The mound construction stages show a growing complexity in social structure and hierarchy at the site. Beginning as a midden 15–20 cm thick, the mound developed through a succession of two earthlodge structures, a possible flooding event, and four subsequent mound building stages. The earthlodges were superimposed square structures surrounded by significantly high earthen embankments. The interment of a high-status individual, known as Burial 2, occurred prior to the construction of the second earthlodge and after the partial dismantling of the first. These structures were covered by a layer of water-lain sand that is interpreted as a possible flooding event.
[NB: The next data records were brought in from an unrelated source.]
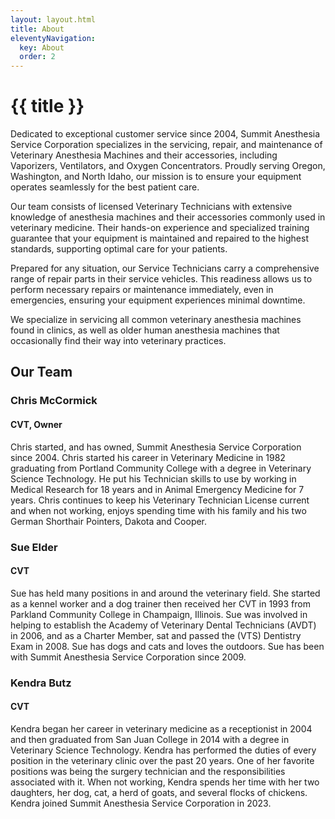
 ```yaml
---
layout: layout.html
title: About
eleventyNavigation:
  key: About
  order: 2
---
```


<div class="container">
  <h1 class="page-title">{{ title }}</h1>
  <div class="prose">
    <p class="intro">Dedicated to exceptional customer service since 2004, Summit Anesthesia Service Corporation specializes in the servicing, repair, and maintenance of Veterinary Anesthesia Machines and their accessories, including Vaporizers, Ventilators, and Oxygen Concentrators. Proudly serving Oregon, Washington, and North Idaho, our mission is to ensure your equipment operates seamlessly for the best patient care.</p>
    <p>Our team consists of licensed Veterinary Technicians with extensive knowledge of anesthesia machines and their accessories commonly used in veterinary medicine. Their hands-on experience and specialized training guarantee that your equipment is maintained and repaired to the highest standards, supporting optimal care for your patients.</p>
    <p>Prepared for any situation, our Service Technicians carry a comprehensive range of repair parts in their service vehicles. This readiness allows us to perform necessary repairs or maintenance immediately, even in emergencies, ensuring your equipment experiences minimal downtime.</p>
    <p>We specialize in servicing all common veterinary anesthesia machines found in clinics, as well as older human anesthesia machines that occasionally find their way into veterinary practices.</p>
  </div>
</div>
<div class="about-bio">
  <div class="container">
    <h2>Our Team</h2>
    <h3 class="about-bio__title">Chris McCormick</h3>
    <h4 class="about-bio__position">CVT, Owner</h4>
    <div class="prose">
      <p>Chris started, and has owned, Summit Anesthesia Service Corporation since 2004. Chris started his career in Veterinary Medicine in 1982 graduating from Portland Community College with a degree in Veterinary Science Technology. He put his Technician skills to use by working in Medical Research for 18 years and in Animal Emergency Medicine for 7 years. Chris continues to keep his Veterinary Technician License current and when not working, enjoys spending time with his family and his two German Shorthair Pointers, Dakota and Cooper.</p>
    </div>
    <h3 class="about-bio__title">Sue Elder</h3>
    <h4 class="about-bio__position">CVT</h4>
    <div class="prose">
      <p>Sue has held many positions in and around the veterinary field. She started as a kennel worker and a dog trainer then received her CVT in 1993 from Parkland Community College in Champaign, Illinois.  Sue was involved in helping to establish the Academy of Veterinary Dental Technicians (AVDT) in 2006, and as a Charter Member, sat and passed the (VTS) Dentistry Exam in 2008. Sue has dogs and cats and loves the outdoors. Sue has been with Summit Anesthesia Service Corporation since 2009.</p>
    </div>
    <h3 class="about-bio__title">Kendra Butz</h3>
    <h4 class="about-bio__position">CVT</h4>
    <div class="prose">
      <p>Kendra began her career in veterinary medicine as a receptionist in 2004 and then graduated from San Juan College in 2014 with a degree in Veterinary Science Technology. Kendra has performed the duties of every position in the veterinary clinic over the past 20 years. One of her favorite positions was being the surgery technician and the responsibilities associated with it. When not working, Kendra spends her time with her two daughters, her dog, cat, a herd of goats, and several flocks of chickens. Kendra joined Summit Anesthesia Service Corporation in 2023.</p>
    </div>
  </div>
</div>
Following this, four separate platform-mound building events were recorded by Hally and Rudolph. The mounds were topped by free-standing structures of possible political/ceremonial importance. During Mound Stage 2 a 2.25 m wide ramp was added; it appeared to have steps.
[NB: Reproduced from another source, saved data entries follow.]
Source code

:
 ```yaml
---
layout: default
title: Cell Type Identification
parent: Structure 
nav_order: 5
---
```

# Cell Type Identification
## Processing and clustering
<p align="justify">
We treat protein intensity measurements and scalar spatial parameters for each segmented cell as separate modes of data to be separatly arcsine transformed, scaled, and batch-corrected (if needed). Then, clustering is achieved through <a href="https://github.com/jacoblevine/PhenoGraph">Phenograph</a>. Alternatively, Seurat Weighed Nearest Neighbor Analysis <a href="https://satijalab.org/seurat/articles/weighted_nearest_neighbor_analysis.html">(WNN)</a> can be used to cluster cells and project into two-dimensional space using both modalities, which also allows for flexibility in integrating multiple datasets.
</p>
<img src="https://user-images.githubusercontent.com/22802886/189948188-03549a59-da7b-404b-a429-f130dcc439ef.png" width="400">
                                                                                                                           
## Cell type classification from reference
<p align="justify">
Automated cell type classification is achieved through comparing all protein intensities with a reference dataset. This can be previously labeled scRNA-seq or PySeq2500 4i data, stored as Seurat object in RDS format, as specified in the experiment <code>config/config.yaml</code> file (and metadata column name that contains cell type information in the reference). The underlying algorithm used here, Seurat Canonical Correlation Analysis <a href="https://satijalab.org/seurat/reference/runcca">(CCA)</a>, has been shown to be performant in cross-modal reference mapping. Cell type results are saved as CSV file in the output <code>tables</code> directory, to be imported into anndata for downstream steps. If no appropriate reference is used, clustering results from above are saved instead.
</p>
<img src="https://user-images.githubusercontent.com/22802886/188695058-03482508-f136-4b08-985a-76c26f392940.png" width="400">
There were 46 burials (16 adult females, 15 adult males, 13 children and 3 of indeterminate sex) excavated by Hally and Rudolph that exhibit marked differentiation of social status. Burial 2 was replete with grave goods. The inclusion of children into mound mortuary has been interpreted as evidence for ascribed status, and is considered a marker of increased hierarchical differentiation. Burial 2 grave goods included more than 7,000 mussel shell beads and a copper headpiece and ear spools.

The well-preserved food remains excavated from village midden provides for a detailing of a diversified and generalized subsistence strategy rather that a more focal strategy employed by the inhabitants. The remains included resources from the upland and bottomland forest, river shoals, and agricultural practices on the fertile floodplain, and included maize, squash, sumpweed, sunflower, maypops, grapes, persimmons, acorns, hickory nuts, grass seeds and greens as floral resources, as well, as faunal resources such as deer, rabbits, squirrels, raccoons, beaver, turkey and riverine foods including turtle, catfish, gar, sucker and bass.

The excavations conducted at Beaverdam Creek have helped to clarify two important categories of study in Mississippian-period chiefdoms; namely, how a chiefdom is quantified and what subsistence strategies were employed by a chiefdom once it has been quantified. Researchers argue that the exchange of earthlodges for structures atop platform mounds, coupled with Burial 2 and the inclusion of children, demonstrate the emergence of the site as a stratified chiefdom. The floral and faunal evidence indicate a highly diversified subsistence strategy.

==Inundation==
The Richard B. Russell Dam constructed on the Savannah River inundated site 9EB85 as the filling of the Richard B. Russell Reservoir began in October 1983.